SP considera ‘rodízio de estudantes’ em plano gradual de volta às aulas 

Rossieli Soares, secretário de Educação, detalhou os cenários que estão sendo analisados pelo governo para a retomada das atividades de ensino

Plano de retomada gradual das aulas foi apresentado nesta sexta-feira (24)

Plano de retomada gradual das aulas foi apresentado nesta sexta-feira (24)

Divulgação/Governo de SP - 16.04.2020

O governo de São Paulo analisa a possibilidade de estabelecer uma espécie de "rodízio de estudantes", a partir de julho, em retomada gradual das aulas.  A intenção consta no chamado "Plano São Paulo", um conjunto de medidas que está em desenvolvimento para a reabertura das atividades econômicas e sociais a partir do dia 11 de maio. 

A informação foi antecipada nesta sexta-feira (24) por Rossieli Soares, secretário de Educação, que afirmou ainda que todas as decisões serão tomadas levando em consideração as recomendações do Comitê de Contingência do Coronavírus e da Secretaria Estadual de São Paulo. 

De acordo com o secretário, todos os protocolos estão sendo construídos em parceria com a Undime (União dos Dirigentes Municipais de Educação), universidades estaduais e, ainda, instituições privadas de ensino.

"O critério geográfico também será observado. Sempre observando o distanciamento social, a higiene, sanitização de ambientes, comunicação e monitoramento de tudo isso", completou.

Ensino fundamental e médio

"Para ensino fundamental e médio, e posso dizer também para o ensino superior, nós estamos trabalhando a volta em forma de rodízios. Numa possível liberação, possível porque dependerá exclusivamente de decisão das autoridades de saúde", disse o secretário. 

Uma redução no número de turmas também está prevista no plano. Segundo o governo, o objetivo é garantir que, mesmo com o retorno presencial, os alunos tenham condições de colocar em prática o distanciamento social — essencial para a diminuição da velocidade de transmissão do novo coronavírus

Superior

Uma das maiores preocupações do governo do estado é com a data de inscrições para os vestibulares. As estaduais, por exemplo, já adaptaram os calendários e prazos por conta das medidas de restrição estabelecidas pelo governador João Doria. “Esse poderia ser o primeiro grande prejuízo aos estudantes”, afirmou Rossieli Soares.

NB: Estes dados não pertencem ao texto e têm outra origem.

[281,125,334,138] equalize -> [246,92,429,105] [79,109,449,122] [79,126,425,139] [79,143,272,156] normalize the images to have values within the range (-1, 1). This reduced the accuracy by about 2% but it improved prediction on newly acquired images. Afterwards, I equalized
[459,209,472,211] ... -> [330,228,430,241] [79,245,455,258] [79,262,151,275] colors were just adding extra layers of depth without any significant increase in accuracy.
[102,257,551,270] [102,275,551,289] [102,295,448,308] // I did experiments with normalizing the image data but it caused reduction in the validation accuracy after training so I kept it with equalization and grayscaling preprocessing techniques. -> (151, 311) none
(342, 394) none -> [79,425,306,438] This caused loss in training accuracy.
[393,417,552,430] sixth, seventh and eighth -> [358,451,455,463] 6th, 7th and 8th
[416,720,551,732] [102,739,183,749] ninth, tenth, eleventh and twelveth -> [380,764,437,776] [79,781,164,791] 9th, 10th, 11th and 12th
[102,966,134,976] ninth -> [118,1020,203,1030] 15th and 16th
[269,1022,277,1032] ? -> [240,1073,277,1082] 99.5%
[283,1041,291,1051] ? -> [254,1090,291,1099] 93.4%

O secretário também criticou o Enem (Exame Nacional do Ensino Médio), que manteve o encerramento das inscrições para o dia 22 de maio. De acordo com ele, existe a possibilidade de haver adiamento nas datas dos vestibulares, mas o foco no momento são as inscrições.

Ensino Infantil

O secretário disse ainda que o retorno das atividades das creches vai adotar um "protocolo gradual", dando prioridade a pais e mães que não tenham com quem deixar os filhos. “Quando houver qualquer tipo de liberação, aí nós poderemos liberar primeiro a educação infantil", ressaltou. 

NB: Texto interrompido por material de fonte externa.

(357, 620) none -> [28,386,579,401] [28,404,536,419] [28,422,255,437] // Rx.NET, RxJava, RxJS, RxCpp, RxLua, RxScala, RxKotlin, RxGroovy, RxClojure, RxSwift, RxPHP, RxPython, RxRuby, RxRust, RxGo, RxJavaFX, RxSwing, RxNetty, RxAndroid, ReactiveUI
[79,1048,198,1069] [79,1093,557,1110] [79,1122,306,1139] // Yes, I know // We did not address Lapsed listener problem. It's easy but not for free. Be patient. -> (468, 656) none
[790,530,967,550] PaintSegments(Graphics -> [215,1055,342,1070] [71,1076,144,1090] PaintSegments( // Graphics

As instituições, no entanto, terão que seguir recomendações específicas para a proteção de crianças e funcionários, já que não é possível determinar distanciamento social a bebês e crianças muito novas. 

Aulas online

Por fim, ele comunicou que as aulas online serão retomadas já a partir do dia 27 de abril.  "Transmissão da TV Educação, parceria com a TV Univesp, que nos cedeu espaço. Estamos concluindo o planejamento com muitos desafios e certamente um aprendizado em conjunto", explicou Rossieli Soares.